HomeRecensioniMustang, recensione del film di Deniz Gamze Ergüven

Mustang, recensione del film di Deniz Gamze Ergüven

Mustang, splendida opera prima della regista franco-turca Deniz Gamze Ergüven (classe ’78). La pellicola, acclamata dalla critica, ha vinto quattro César e nel 2016 ha rappresentato la Francia agli Oscar nella categoria miglior film in lingua straniera.

Mustang
Mustang, 2015

Mustang, cinque sorelle e un forte desiderio di libertà

Nome dato ai cavalli indomabili: mustang. Nel titolo l’essenza: una storia potente, intima e folgorante; un pugno nello stomaco. Un brivido d’emozione corre lungo la schiena nel finale. Il cinema francese d’autore, come spesso accade, ipnotizza, con opere sincere e speciali – due esempi: “La vita di Adele” (2013) e “I miserabili” (2019) -, e “Mustang”, forte e commovente, non è da meno.

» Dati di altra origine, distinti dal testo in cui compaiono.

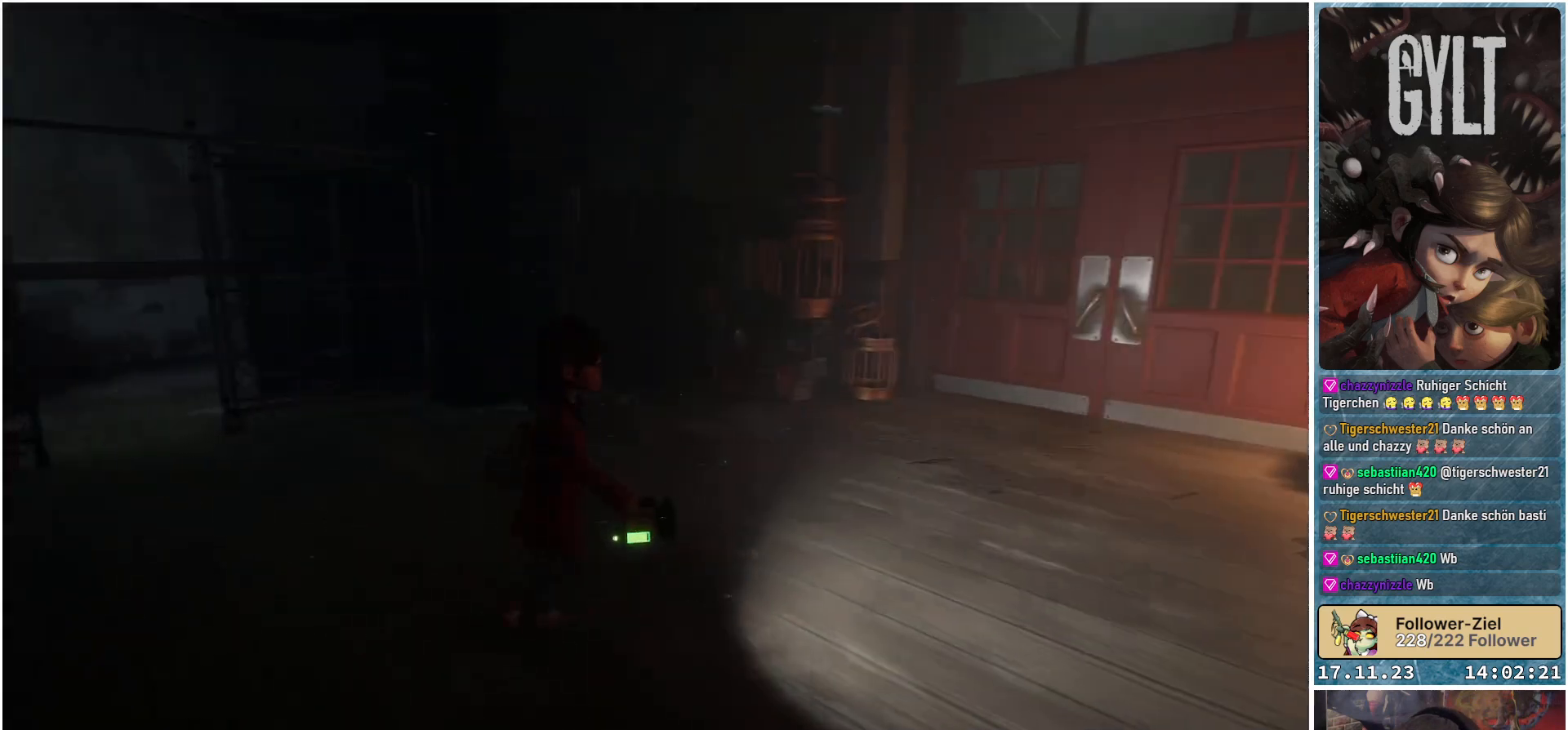
{"buttons": [], "left_stick": "up", "right_stick": "center", "events": [[83, "right_stick", "right"], [250, "left_stick", "up"], [433, "right_stick", "center"]]}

A dipanare i fili della trama (snella, in verità) sono cinque sorelle, cinque piccole donne, “eroine”, per usare le parole della Ergüven. Eroine è il termine giusto perché lottano, come alla guerra, strenuamente, per la libertà, per il diritto di essere ciò che vogliono; spezzare le sbarre (reali e metaforiche) di un ambiente malsano e soffocante non sarà facile affatto: vessate da una nonna matrigna e da uno zio mostro che nottetempo abusa di loro (viene in mente “Miss Violence”). Queste sorelle, molto unite (si abbracciano, si stringono), fanno gruppo (emblematica l’immagine scelta per il manifesto del film) e non intendono piegare la testa (tuttavia una di loro andrà incontro a un tragico destino).

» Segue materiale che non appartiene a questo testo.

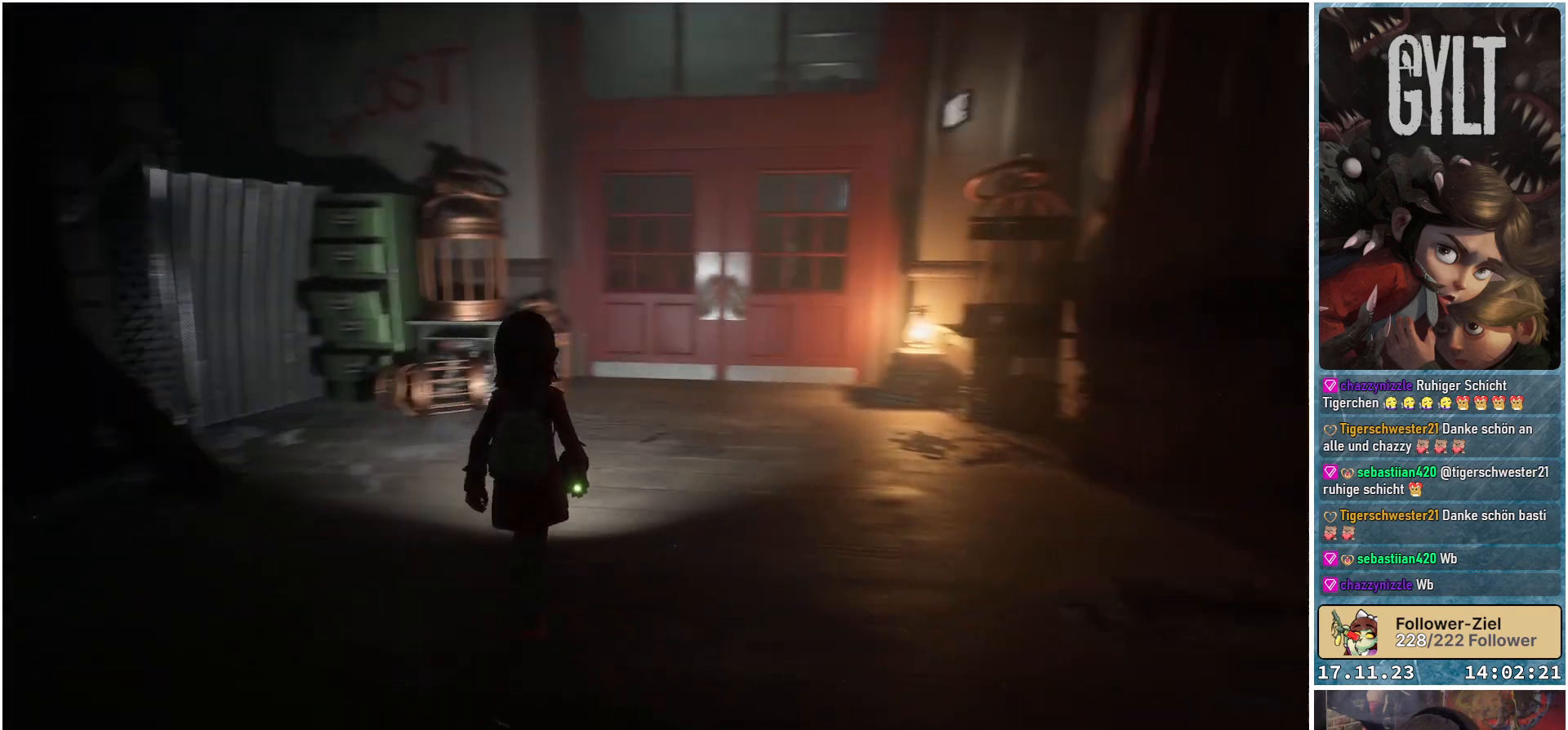
{"buttons": [], "left_stick": "up", "right_stick": "right", "events": [[383, "right_stick", "right"]]}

Ergüven ha paragonato il suo film a un prison movie e si è preparata guardando “Fuga da Alcatraz” (1979) di Don Siegel ma anche “Un condannato a morte è fuggito” (1956) di Robert Bresson. Le giovani interpreti, invece, scelte dopo un lungo lavoro di casting, hanno costruito le loro performance studiando “Monica e il desiderio” (1953) di Ingmar Bergman, “Fish Tank” (2009) di Andrea Arnold, ma anche parecchi film di Marilyn Monroe per risultare al contempo ingenue e sensuali. Inoltre fondamentale nella fase di scrittura è stato “Salò o le 120 giornate di Sodoma” (1975) di Pier Paolo Pasolini.

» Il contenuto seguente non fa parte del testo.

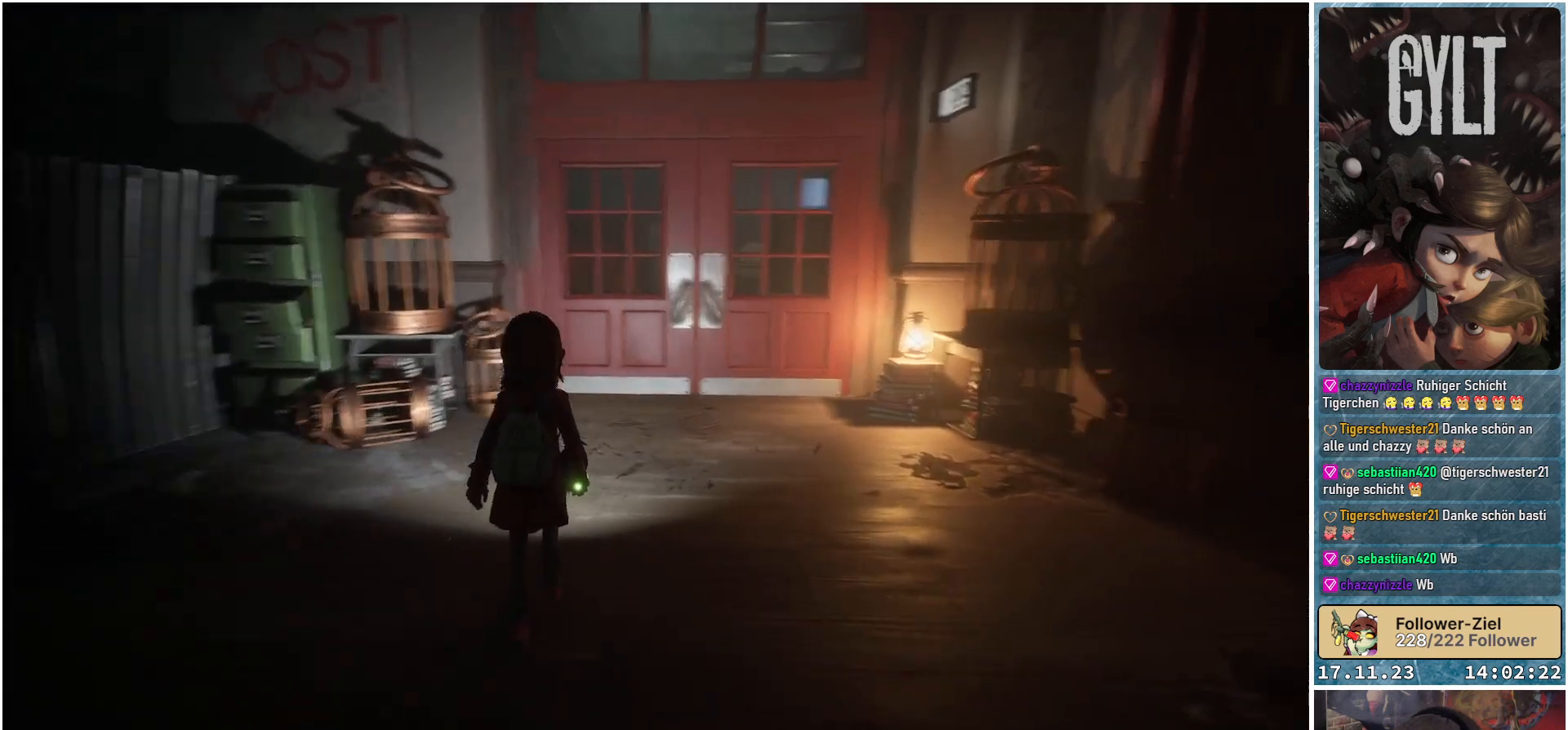
{"buttons": [], "left_stick": "up-right", "right_stick": "right", "events": [[233, "left_stick", "up-right"]]}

Cavalli selvaggi che scorrazzano felici. Non a caso Lale, Nur, Selma, Ece, Sonay (così i nomi dei personaggi) hanno tutte lunghi capelli che scendono sulle spalle, folte chiome simili alle criniere lambite dal vento, dei cavalli al galoppo. Queste ragazze vengono punite per un “peccato imperdonabile”: aver giocato in spiaggia con alcuni giovanotti. L’episodio le metterà sulla bocca di tutti. Diventeranno “le svergognate”.

Mustang
Mustang, 2015

Mustang, quando il gioco è un frutto peccaminoso

In un giorno di sole, dopo la scuola, le cinque sorelle, se ne vanno spensierate al mare. Si tuffano in acqua insieme ad alcuni ragazzi. Salgono sulle loro spalle, rincorrono le onde. Attimi di gioia che pagheranno a caro prezzo. In paese (un fazzoletto di case circondato da mare e boschi) mormorano. La gente le guarda torvo. I familiari si vergognano. Presto presto le portano all’ospedale per verificare che siano ancora “intatte”, “illibate”.

La nonna, d’accordo con lo zio (del quale è vittima), non le farà più uscire. Niente scuola. Se ne staranno chiuse dentro, perché “troppo impertinenti”, perché, “scostumate”, hanno osato l’indicibile (la più piccola ama il calcio e sogna di andare allo stadio) e per loro non c’è via di scampo: solo sposandosi con uomini scelti dalla famiglia (matrimoni combinati in fretta e furia) potranno riscattarsi.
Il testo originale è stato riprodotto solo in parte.